Beyond frustrations from internal struggles, some Cabinet secretaries came from the business world or from outside state government, which presents its own challenges.

Those with nongovernmental experience can find themselves hitting a wall when they make the transition to government, said Chapman Rackaway, a Fort Hays State University political science professor. Civil service protections for many employees can slow fast, large-scale changes and each administration inherits the culture of the past.

“(Brownback) brought in people from private business. And there’s probably few better ways to frustrate someone who is used to working in leadership in an agile, market-responsive organization than to put them into a ponderous, slow-moving procedural political administration,” Rackaway said.

Moser headed up the Kansas Department of Health and Environment under Brownback until he stepped down in November 2014. He now is the director of the Kansas Heart and Stroke Collaborative at the University of Kansas Hospital.

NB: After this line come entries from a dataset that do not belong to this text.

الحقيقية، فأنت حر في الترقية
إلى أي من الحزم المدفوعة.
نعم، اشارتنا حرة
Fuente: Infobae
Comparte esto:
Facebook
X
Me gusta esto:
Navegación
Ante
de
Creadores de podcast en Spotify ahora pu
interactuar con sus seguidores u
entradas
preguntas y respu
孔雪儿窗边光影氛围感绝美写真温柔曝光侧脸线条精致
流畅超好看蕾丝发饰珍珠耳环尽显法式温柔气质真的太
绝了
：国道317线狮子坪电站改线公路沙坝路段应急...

At a recent health conference in Manhattan, he appeared full of energy as he addressed the attendees. He remarked that it was nice to be at a conference and not to have to constantly step out to take phone calls.

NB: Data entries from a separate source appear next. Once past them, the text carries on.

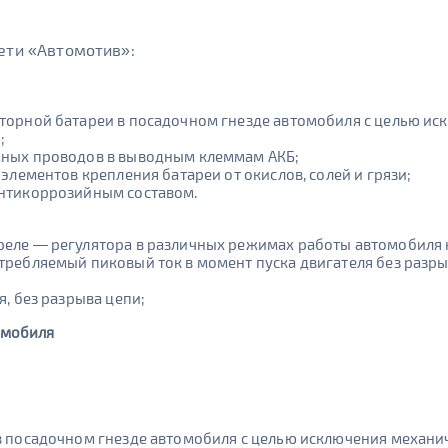
ети «Автомотив»:
торной батареи в посадочном гнезде автомобиля с целью и
;
мных проводов в выводным клеммам АКБ;
элементов крепления батареи от окислов, солей и грязи;
антикоррозийным составом.
еле — регулятора в различных режимах работы автомобиля н
требляемый пиковый ток в момент пуска двигателя без разр
, без разрыва цепи;
омобиля
в посадочном гнезде автомобиля с целью исключения механ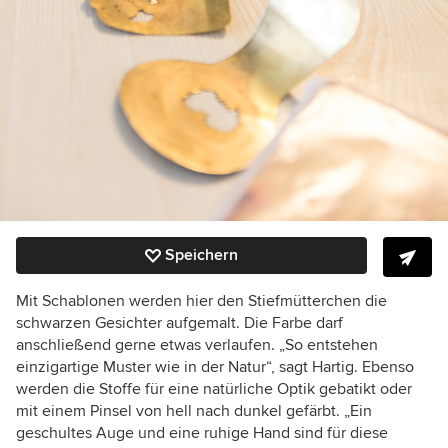
Speichern
Mit Schablonen werden hier den Stiefmütterchen die
schwarzen Gesichter aufgemalt. Die Farbe darf
anschließend gerne etwas verlaufen. „So entstehen
einzigartige Muster wie in der Natur“, sagt Hartig. Ebenso
werden die Stoffe für eine natürliche Optik gebatikt oder
mit einem Pinsel von hell nach dunkel gefärbt. „Ein
geschultes Auge und eine ruhige Hand sind für diese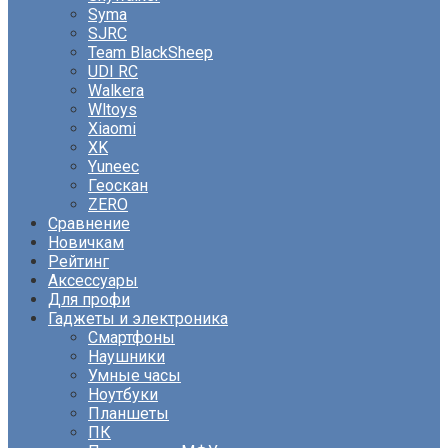
Syma
SJRC
Team BlackSheep
UDI RC
Walkera
Wltoys
Xiaomi
XK
Yuneec
Геоскан
ZERO
Сравнение
Новичкам
Рейтинг
Аксессуары
Для профи
Гаджеты и электроника
Смартфоны
Наушники
Умные часы
Ноутбуки
Планшеты
ПК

In an interview, he indicated his role at KDHE at times constricted his ability to focus on policy, something he said was a “little frustrating” at times.

“You’re not directly developing policy in a broad sense, you’re implementing what’s being developed across the street (at the Statehouse),” Moser said. “And so sometimes that’s OK, as long as you can continue to work within your agency’s mission and vision, but sometimes it just gets so busy you really have so little time to work on those other things.”

Moser, however, said he didn’t see any universal themes running through Brownback’s Cabinet departures.

For example, he mentioned former Commerce Secretary Pat George had left the agency to lead Valley Hope Association, a nonprofit substance abuse and treatment provider. George himself overcame addiction more than 20 years ago, and the job made sense for him.

“I’m not surprised at all — pretty intense — that after two to four years you wouldn’t have turnover,” Moser said.